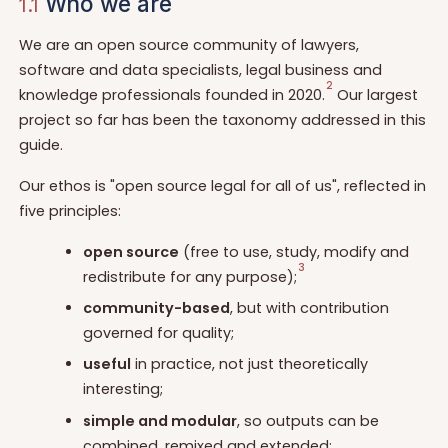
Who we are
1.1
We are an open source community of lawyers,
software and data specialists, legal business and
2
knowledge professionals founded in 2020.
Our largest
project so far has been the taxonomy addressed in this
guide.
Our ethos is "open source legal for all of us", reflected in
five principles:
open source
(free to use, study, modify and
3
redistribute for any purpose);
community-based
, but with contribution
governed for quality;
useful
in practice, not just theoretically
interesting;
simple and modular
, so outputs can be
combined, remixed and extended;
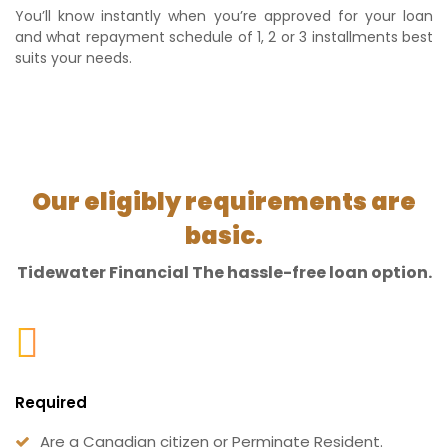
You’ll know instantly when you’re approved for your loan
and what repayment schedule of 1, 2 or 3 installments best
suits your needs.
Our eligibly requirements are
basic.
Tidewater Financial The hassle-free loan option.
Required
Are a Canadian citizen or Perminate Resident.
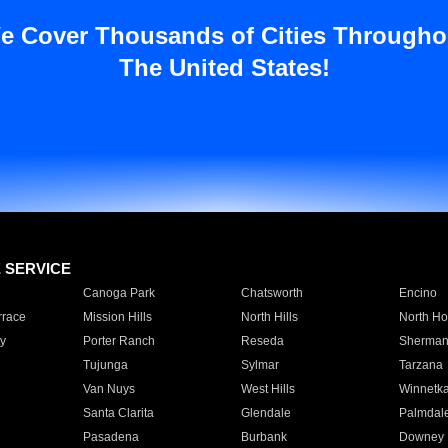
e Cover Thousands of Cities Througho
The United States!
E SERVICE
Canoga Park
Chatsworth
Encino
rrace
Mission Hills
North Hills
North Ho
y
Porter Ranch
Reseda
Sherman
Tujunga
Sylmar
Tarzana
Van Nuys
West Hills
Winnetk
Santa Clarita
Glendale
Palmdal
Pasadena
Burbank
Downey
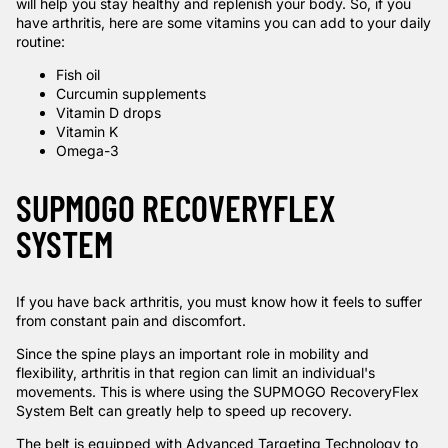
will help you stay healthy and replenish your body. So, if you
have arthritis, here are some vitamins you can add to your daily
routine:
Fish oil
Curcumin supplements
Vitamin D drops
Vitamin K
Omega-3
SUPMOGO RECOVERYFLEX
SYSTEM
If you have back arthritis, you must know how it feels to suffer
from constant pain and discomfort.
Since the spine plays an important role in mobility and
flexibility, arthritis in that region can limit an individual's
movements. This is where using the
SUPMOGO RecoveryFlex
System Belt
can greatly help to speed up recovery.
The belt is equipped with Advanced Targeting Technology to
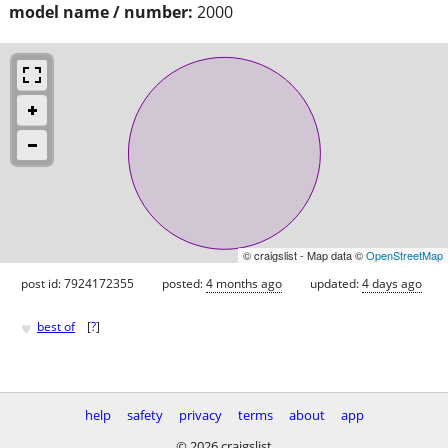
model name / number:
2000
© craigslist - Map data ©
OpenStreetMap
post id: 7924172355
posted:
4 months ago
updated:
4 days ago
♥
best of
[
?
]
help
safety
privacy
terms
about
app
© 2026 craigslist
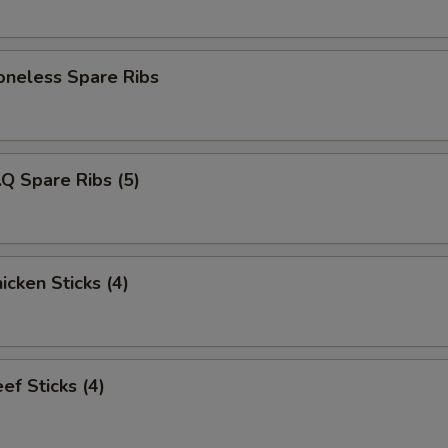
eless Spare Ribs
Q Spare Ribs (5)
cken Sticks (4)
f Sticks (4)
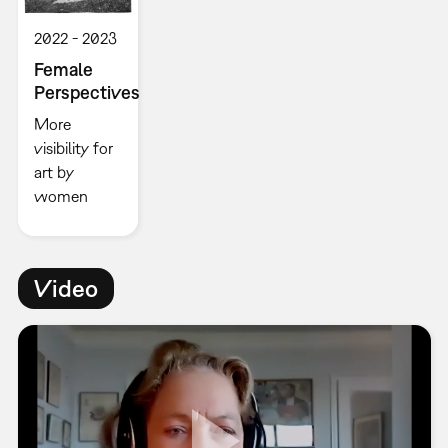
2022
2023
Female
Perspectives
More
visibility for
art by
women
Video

════════════════

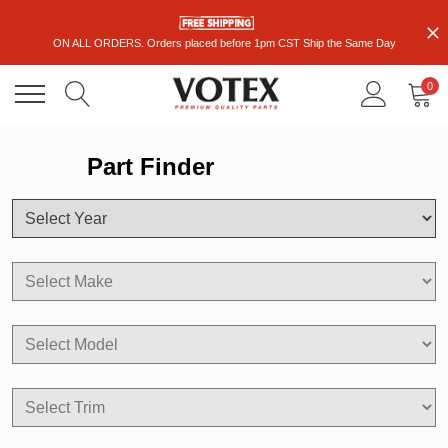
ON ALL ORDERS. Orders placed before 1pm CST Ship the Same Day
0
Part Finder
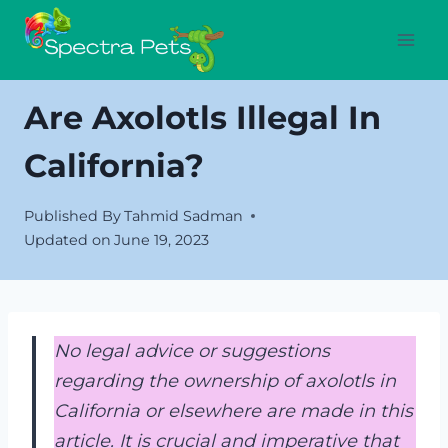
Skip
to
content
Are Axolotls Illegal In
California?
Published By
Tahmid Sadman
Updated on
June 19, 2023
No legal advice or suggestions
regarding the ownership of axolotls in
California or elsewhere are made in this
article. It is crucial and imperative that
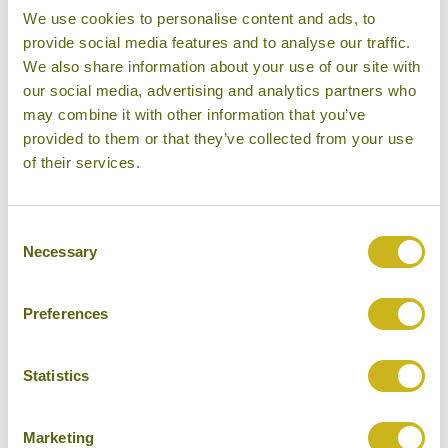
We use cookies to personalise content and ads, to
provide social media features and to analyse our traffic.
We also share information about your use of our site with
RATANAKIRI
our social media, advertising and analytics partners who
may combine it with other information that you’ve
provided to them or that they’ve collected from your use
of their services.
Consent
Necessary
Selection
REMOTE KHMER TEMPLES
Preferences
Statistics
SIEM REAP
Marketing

════════════════

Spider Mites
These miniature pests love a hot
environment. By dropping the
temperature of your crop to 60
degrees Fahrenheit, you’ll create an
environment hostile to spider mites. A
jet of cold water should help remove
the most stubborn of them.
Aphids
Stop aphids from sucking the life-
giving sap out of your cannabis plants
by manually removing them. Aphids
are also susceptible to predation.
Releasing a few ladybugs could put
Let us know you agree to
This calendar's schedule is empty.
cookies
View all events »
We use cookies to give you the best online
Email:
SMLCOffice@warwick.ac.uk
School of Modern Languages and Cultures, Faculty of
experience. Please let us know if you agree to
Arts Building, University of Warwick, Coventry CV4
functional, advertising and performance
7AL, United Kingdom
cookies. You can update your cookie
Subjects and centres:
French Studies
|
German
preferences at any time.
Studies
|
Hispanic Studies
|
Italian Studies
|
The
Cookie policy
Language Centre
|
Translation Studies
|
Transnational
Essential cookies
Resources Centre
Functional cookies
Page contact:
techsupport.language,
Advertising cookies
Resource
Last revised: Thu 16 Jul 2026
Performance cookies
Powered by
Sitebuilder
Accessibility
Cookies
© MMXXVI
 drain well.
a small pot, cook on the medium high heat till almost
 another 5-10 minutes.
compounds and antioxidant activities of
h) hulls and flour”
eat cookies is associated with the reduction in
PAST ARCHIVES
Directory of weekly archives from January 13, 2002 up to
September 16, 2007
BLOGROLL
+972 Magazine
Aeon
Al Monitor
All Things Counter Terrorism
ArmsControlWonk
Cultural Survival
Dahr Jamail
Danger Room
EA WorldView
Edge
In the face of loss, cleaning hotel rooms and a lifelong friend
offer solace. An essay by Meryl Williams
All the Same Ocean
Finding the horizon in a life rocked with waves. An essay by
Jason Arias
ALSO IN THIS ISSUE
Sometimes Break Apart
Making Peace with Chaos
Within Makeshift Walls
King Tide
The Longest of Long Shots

════════════════

▸ Problem statement: Copy out the rows from the line containing "You’ll know instantly" through the line containing "f Sticks (4)", including both of those lines, and leave the pictures out.

▸ The answer:
You’ll know instantly when you’re approved for your loan
and what repayment schedule of 1, 2 or 3 installments best
suits your needs.
Our eligibly requirements are
basic.
Tidewater Financial The hassle-free loan option.
Required
Are a Canadian citizen or Perminate Resident.
e Cover Thousands of Cities Througho
The United States!
E SERVICE
Canoga Park
Chatsworth
Encino
rrace
Mission Hills
North Hills
North Ho
y
Porter Ranch
Reseda
Sherman
Tujunga
Sylmar
Tarzana
Van Nuys
West Hills
Winnetk
Santa Clarita
Glendale
Palmdal
Pasadena
Burbank
Downey
will help you stay healthy and replenish your body. So, if you
have arthritis, here are some vitamins you can add to your daily
routine:
Fish oil
Curcumin supplements
Vitamin D drops
Vitamin K
Omega-3
SUPMOGO RECOVERYFLEX
SYSTEM
If you have back arthritis, you must know how it feels to suffer
from constant pain and discomfort.
Since the spine plays an important role in mobility and
flexibility, arthritis in that region can limit an individual's
movements. This is where using the
SUPMOGO RecoveryFlex
System Belt
can greatly help to speed up recovery.
The belt is equipped with Advanced Targeting Technology to
model name / number:
2000
© craigslist - Map data ©
OpenStreetMap
post id: 7924172355
posted:
4 months ago
updated:
4 days ago
♥
best of
[
?
]
help
safety
privacy
terms
about
app
© 2026 craigslist
eless Spare Ribs
Q Spare Ribs (5)
cken Sticks (4)
f Sticks (4)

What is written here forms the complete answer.